I’ll say it again for emphasis – legally, they claim no obligation to make sure that any logos are original, or even legit to use. They’re not even claiming that THEY own the icons in the first place. And when you buy one of these logos, how much of it do you actually own? Ahm. Not a scrap.
“The rights for the image itself are retained by XXXXX. The symbols will remain on the database for possible further use.”
‘Possible use’ is legalese mumbo-jumbo that sees the outfit retaining the rights to sell the logo you’ve purchased to someone else. One can presume a lot of someone else’s. I guess what really aggravates me off about these sites is that seem to view the small business owner as an idiot who’s not supposed to realize that this method of ‘building a brand’ is suspect, and not supposed to realize that a logo is supposed to be an original idea.
Penny wise. Pound Foolish.
The small business owner probably figures they’ve just saved $100s, or $1000s, of dollars on their brand identity, bypassing snooty designers by using this new-fangled ‘do it yourself‘ technology.
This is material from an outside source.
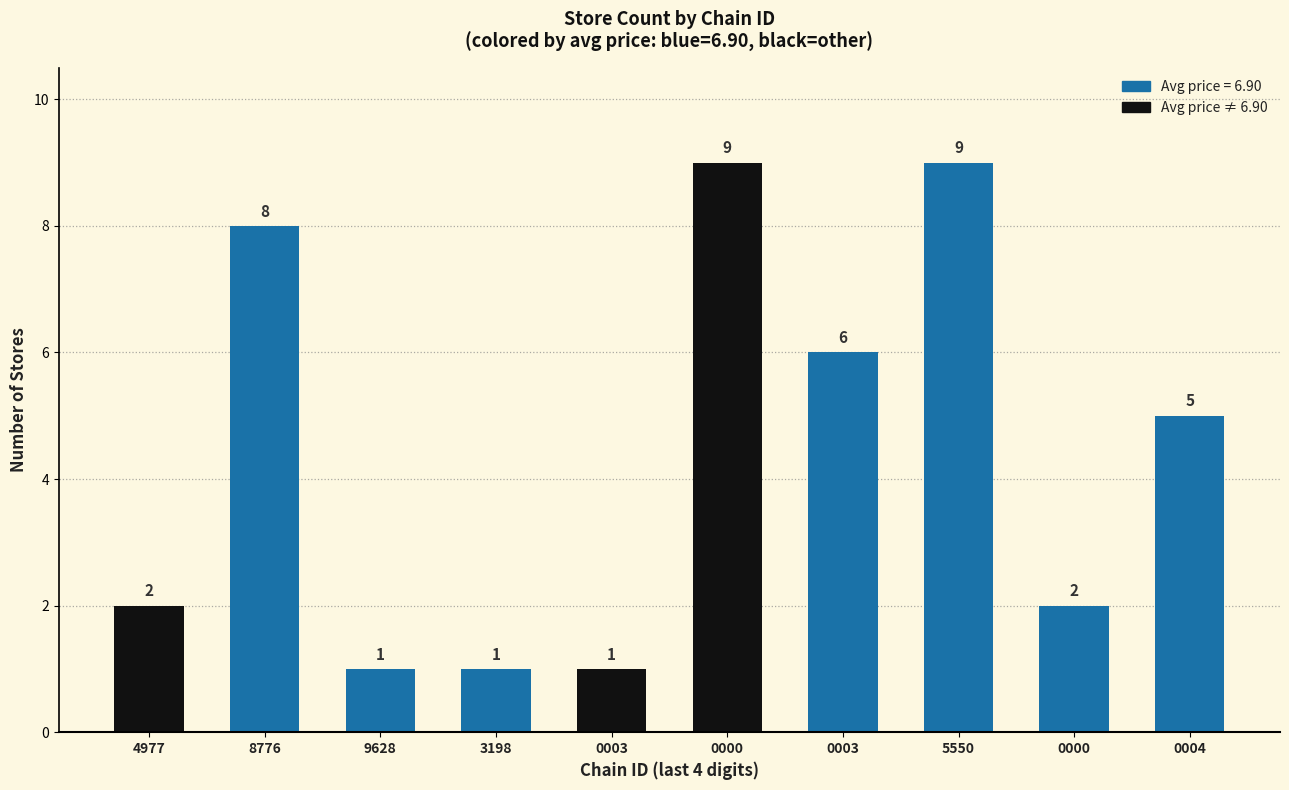

Read the value at 4977.

2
On one logo creator site, and according to their FAQ, visitors have repeatedly asked the question – “Can I trademark my logo?” The helpful answer:
“Yes. What makes a logo unique is the combination of the symbol with the company name, its colors, and their spatial relationship. Therefore, although XXXXX retains the copyright to the symbol you choose, you can still trademark your logo.”
A couple of things. The first, they just claimed they can’t tell you if they even have the rights to sell the icons, so how would they know if you can trademark them. Second, the ‘customization’ described is a misnomer – nobody is actually ‘customizing’ the logo but merely adding type to it. Or changing the color. And while INAL (I’m Not A Lawyer), and my legal opinion is worth what you’ve paid for it, the last time I looked, ‘spacial relationship’ had very little to do with trademark (try telling the USPTO that it’s okay for you to use the Apple Universal logo because it’s further away from the text than the original), color has absolutely nothing to do with it (as far as I’m aware, most TM registration documents are in BW) and a trademark can be turned down if a design is even remotely similar to another.
If you did manage to get a trademark?
Though, taking their word at face value, and if you did manage to jump through the hoops required to get a TM on one of these icons, you sure as hell shouldn’t sit back while 10s, or even 100s, of other companies use the same symbol that you just spent thousands to trademark. I’d want my hot-and-horny lawyer to STOP other people from downloading the same icon from the site I bought it from. See, that would be the trademark infringement that these guys aren’t sure about and my trademark attorney would be typing Cease & Desist letters as fast as I could give them addresses to send them to.
This was originally published in the older version of our Client Lounge but due to some housecleaning and moving things around, we’ve republished it here to get it out of the way. It’s still a pretty solid piece that nobody found in its old spot, so we’re golden.